Output the data below exactly, images excluded.

Source data
==================================================

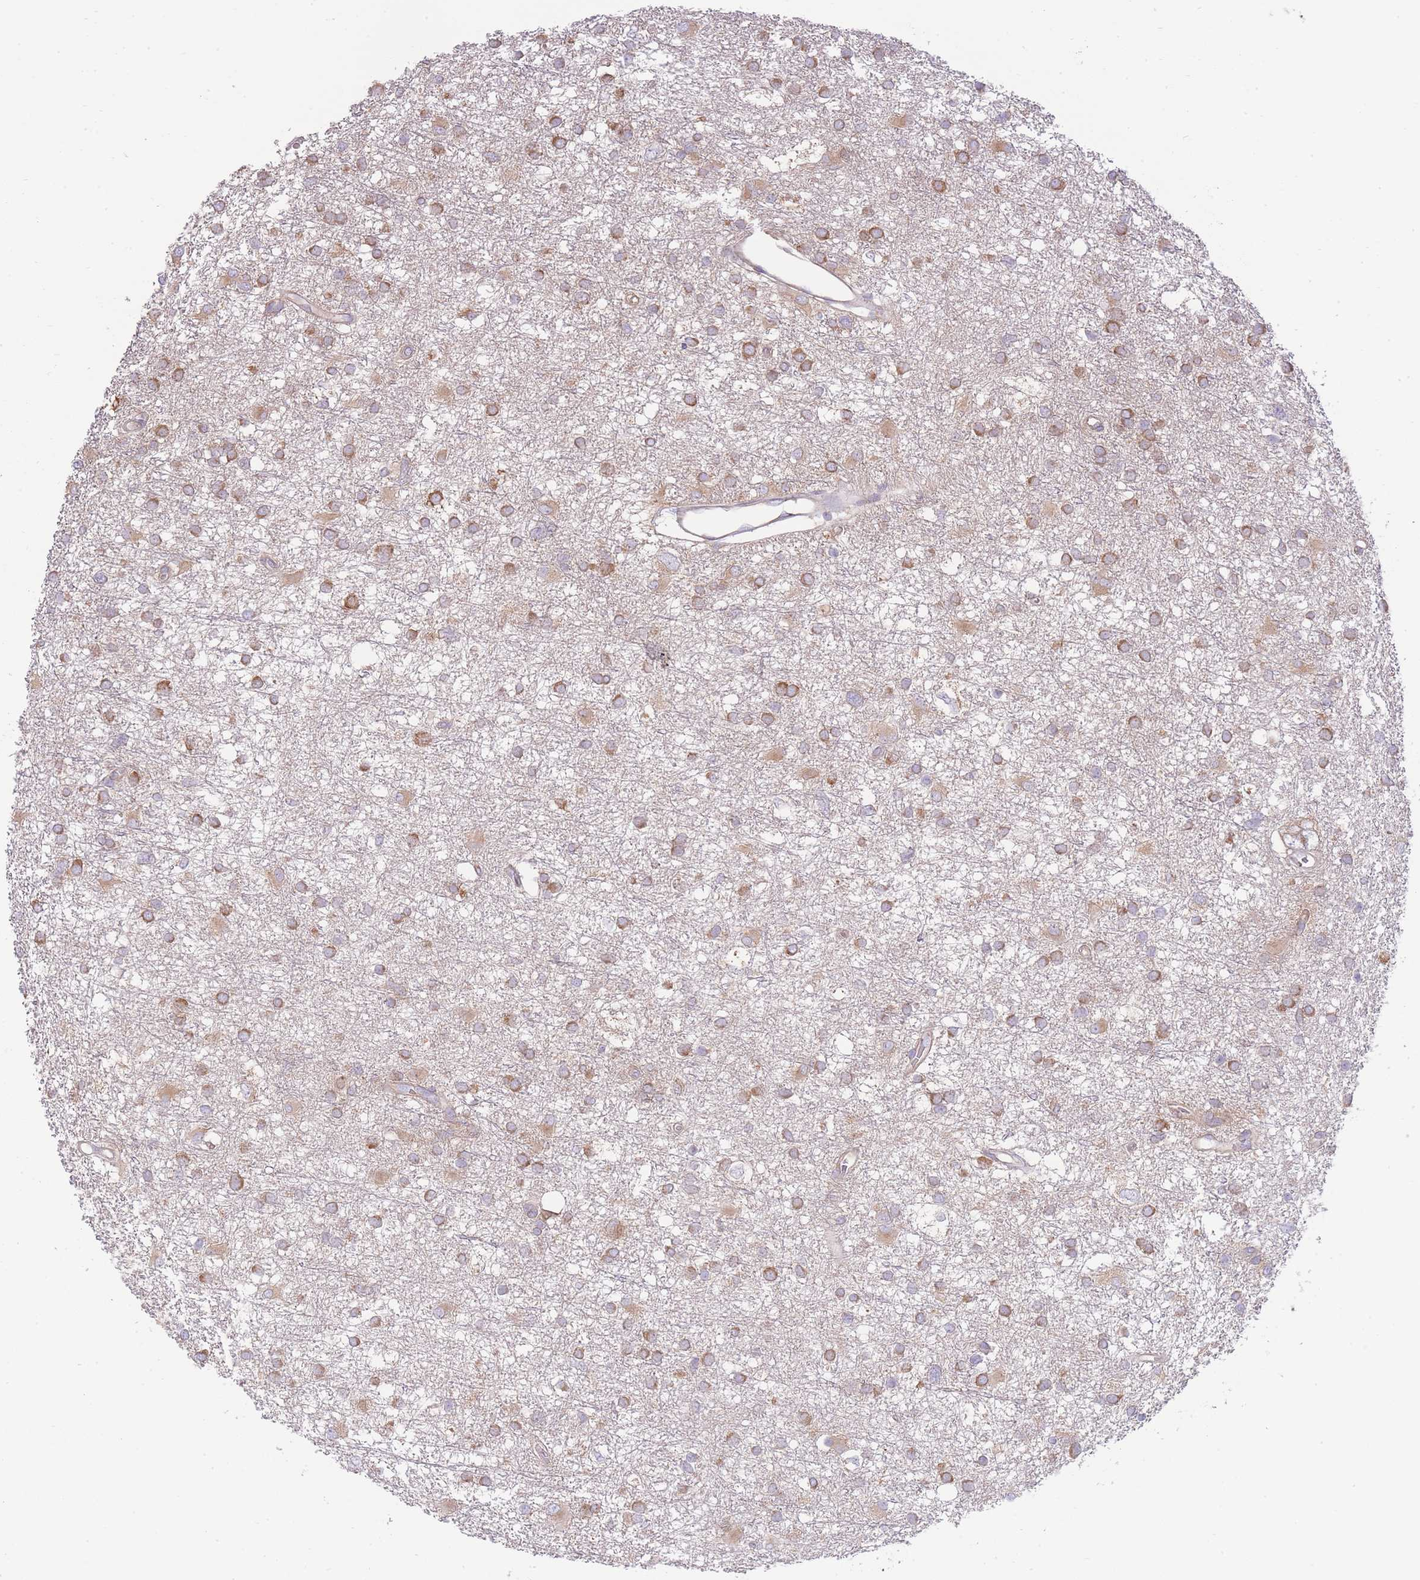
{"staining": {"intensity": "moderate", "quantity": ">75%", "location": "cytoplasmic/membranous"}, "tissue": "glioma", "cell_type": "Tumor cells", "image_type": "cancer", "snomed": [{"axis": "morphology", "description": "Glioma, malignant, High grade"}, {"axis": "topography", "description": "Brain"}], "caption": "Malignant glioma (high-grade) stained for a protein displays moderate cytoplasmic/membranous positivity in tumor cells. (IHC, brightfield microscopy, high magnification).", "gene": "BEX1", "patient": {"sex": "male", "age": 61}}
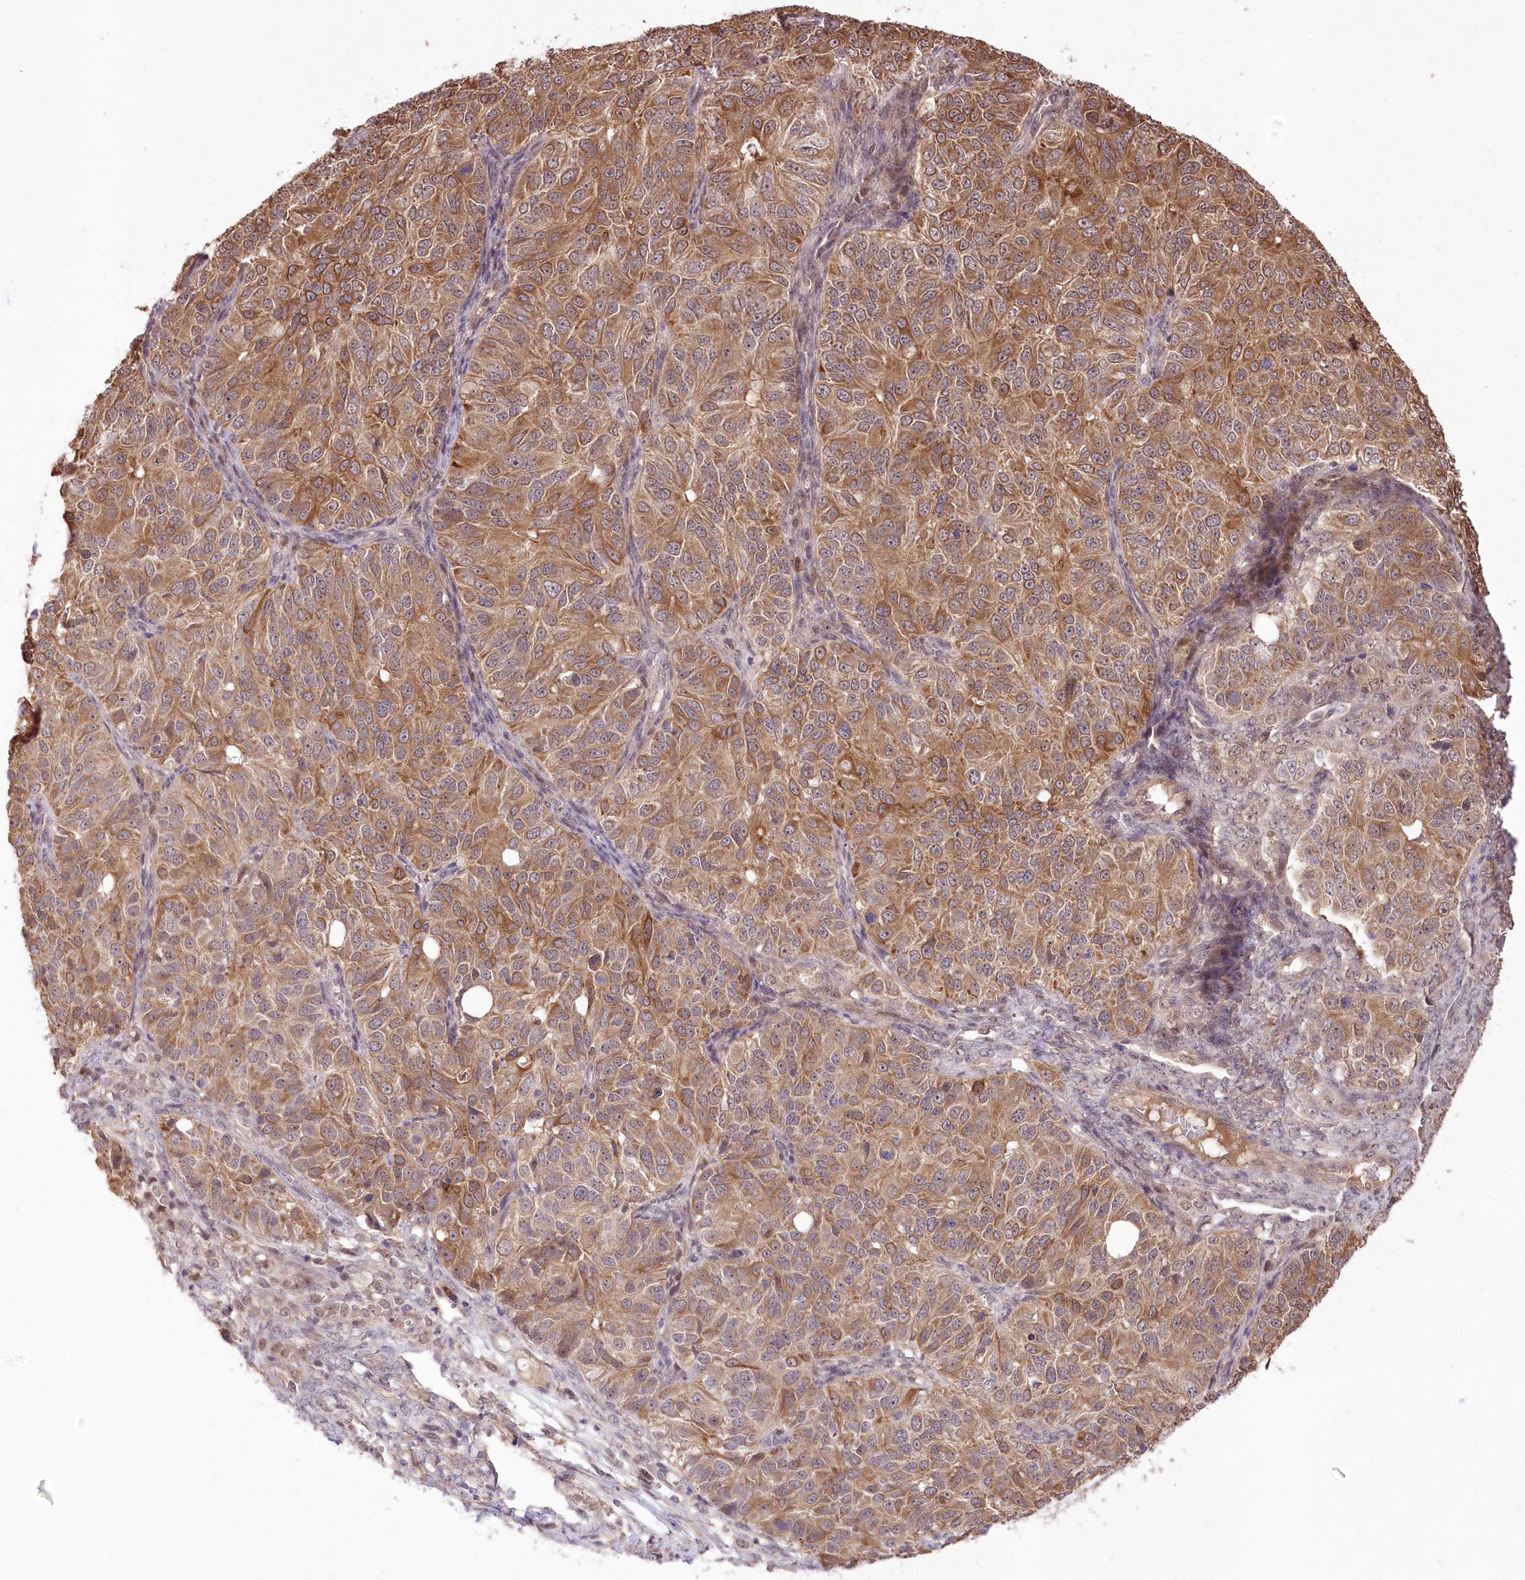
{"staining": {"intensity": "moderate", "quantity": ">75%", "location": "cytoplasmic/membranous"}, "tissue": "ovarian cancer", "cell_type": "Tumor cells", "image_type": "cancer", "snomed": [{"axis": "morphology", "description": "Carcinoma, endometroid"}, {"axis": "topography", "description": "Ovary"}], "caption": "An IHC histopathology image of neoplastic tissue is shown. Protein staining in brown highlights moderate cytoplasmic/membranous positivity in ovarian cancer (endometroid carcinoma) within tumor cells. The staining is performed using DAB (3,3'-diaminobenzidine) brown chromogen to label protein expression. The nuclei are counter-stained blue using hematoxylin.", "gene": "HELT", "patient": {"sex": "female", "age": 51}}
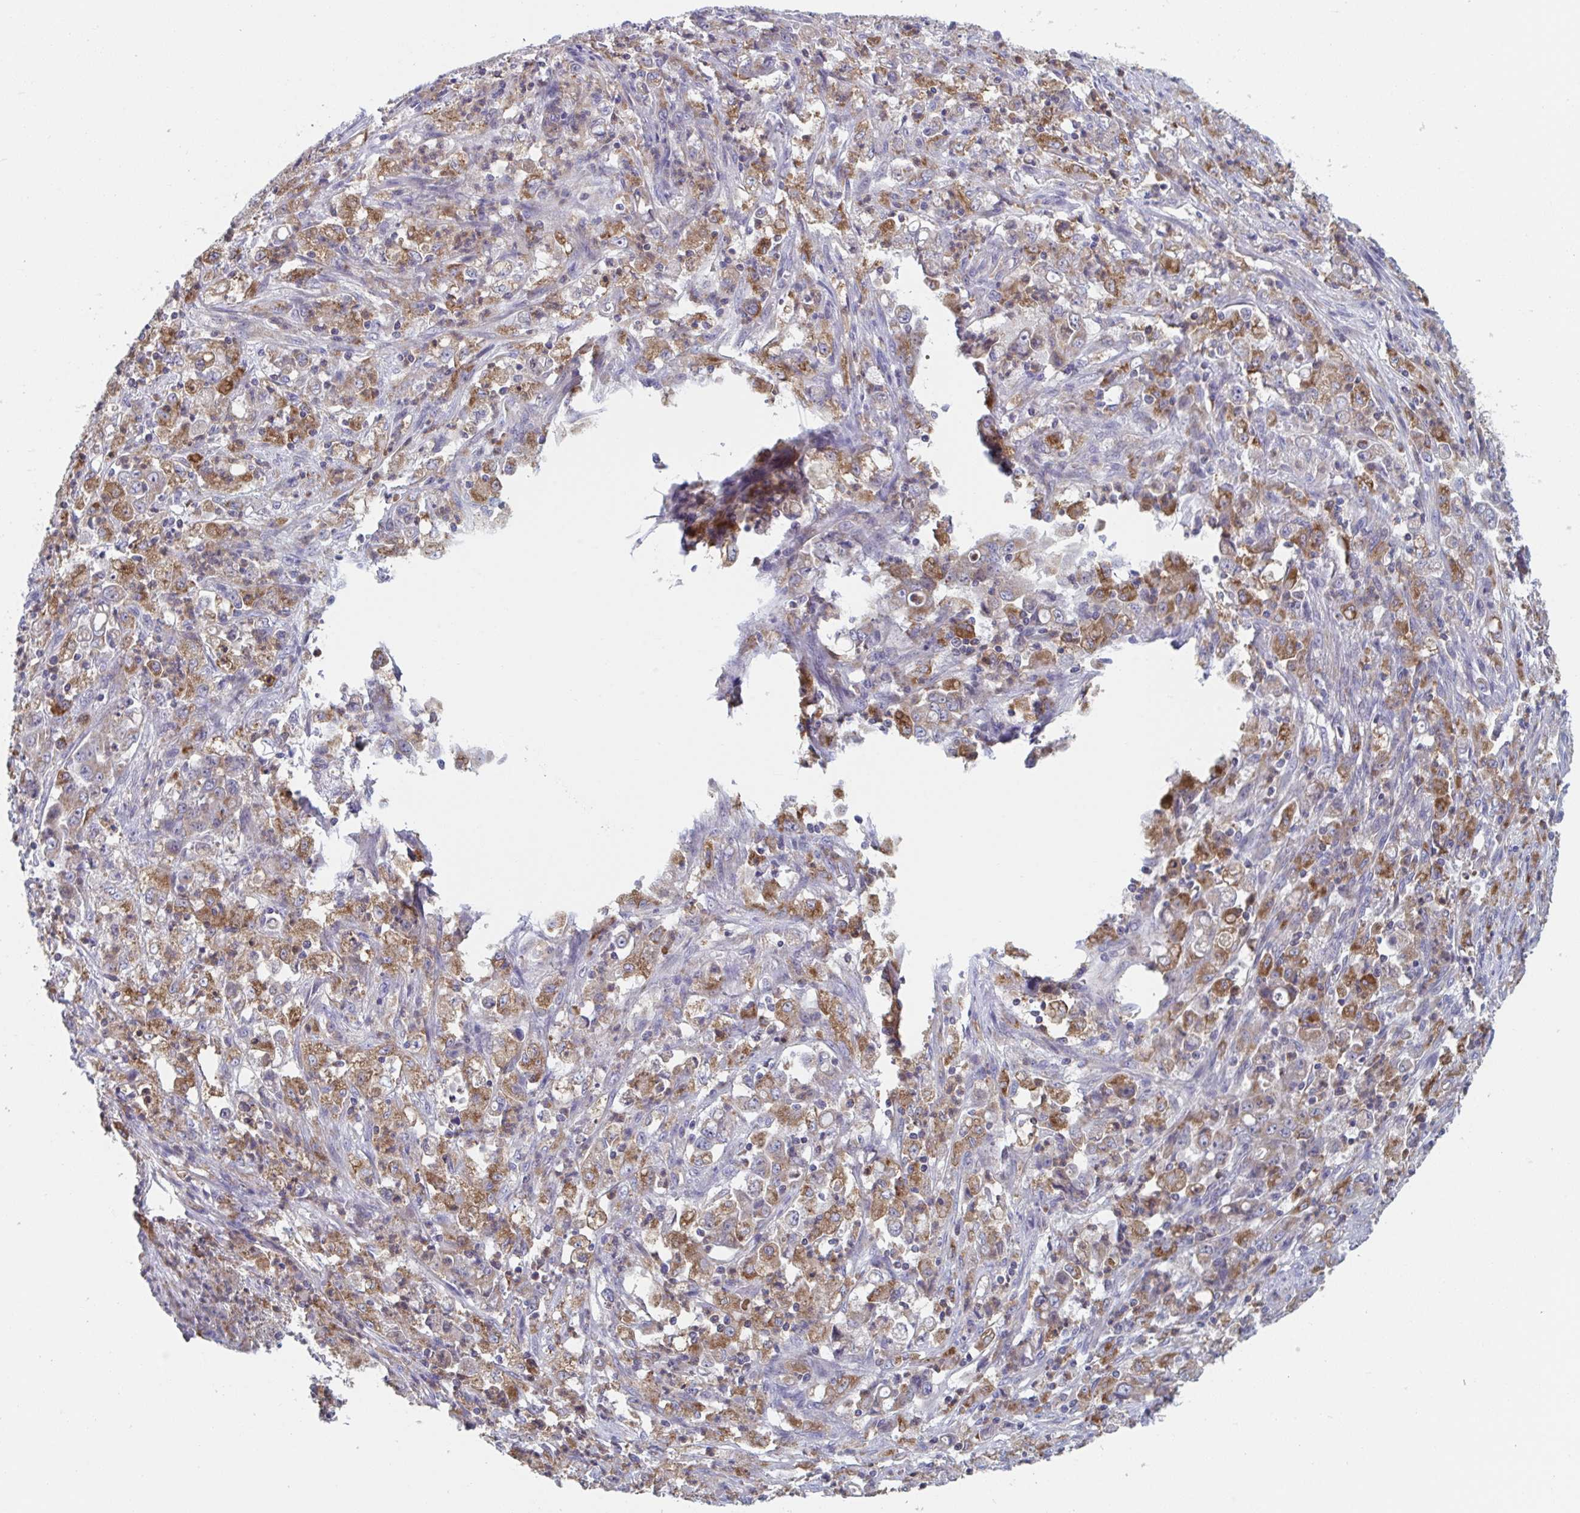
{"staining": {"intensity": "moderate", "quantity": ">75%", "location": "cytoplasmic/membranous"}, "tissue": "stomach cancer", "cell_type": "Tumor cells", "image_type": "cancer", "snomed": [{"axis": "morphology", "description": "Adenocarcinoma, NOS"}, {"axis": "topography", "description": "Stomach, lower"}], "caption": "Moderate cytoplasmic/membranous positivity for a protein is present in about >75% of tumor cells of adenocarcinoma (stomach) using immunohistochemistry (IHC).", "gene": "NIPSNAP1", "patient": {"sex": "female", "age": 71}}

==================================================

Response for this exercise
{"staining": {"intensity": "moderate", "quantity": ">75%", "location": "cytoplasmic/membranous"}, "tissue": "glioma", "cell_type": "Tumor cells", "image_type": "cancer", "snomed": [{"axis": "morphology", "description": "Glioma, malignant, High grade"}, {"axis": "topography", "description": "Brain"}], "caption": "Malignant glioma (high-grade) stained for a protein displays moderate cytoplasmic/membranous positivity in tumor cells. (IHC, brightfield microscopy, high magnification).", "gene": "BEX1", "patient": {"sex": "male", "age": 61}}
{"staining": {"intensity": "moderate", "quantity": ">75%", "location": "cytoplasmic/membranous"}, "tissue": "ovarian cancer", "cell_type": "Tumor cells", "image_type": "cancer", "snomed": [{"axis": "morphology", "description": "Carcinoma, endometroid"}, {"axis": "topography", "description": "Ovary"}], "caption": "An IHC histopathology image of neoplastic tissue is shown. Protein staining in brown highlights moderate cytoplasmic/membranous positivity in ovarian cancer (endometroid carcinoma) within tumor cells. The staining is performed using DAB (3,3'-diaminobenzidine) brown chromogen to label protein expression. The nuclei are counter-stained blue using hematoxylin.", "gene": "HELT", "patient": {"sex": "female", "age": 51}}
{"staining": {"intensity": "moderate", "quantity": ">75%", "location": "cytoplasmic/membranous"}, "tissue": "stomach cancer", "cell_type": "Tumor cells", "image_type": "cancer", "snomed": [{"axis": "morphology", "description": "Adenocarcinoma, NOS"}, {"axis": "topography", "description": "Stomach, lower"}], "caption": "Moderate cytoplasmic/membranous positivity for a protein is present in about >75% of tumor cells of adenocarcinoma (stomach) using immunohistochemistry (IHC).", "gene": "NIPSNAP1", "patient": {"sex": "female", "age": 71}}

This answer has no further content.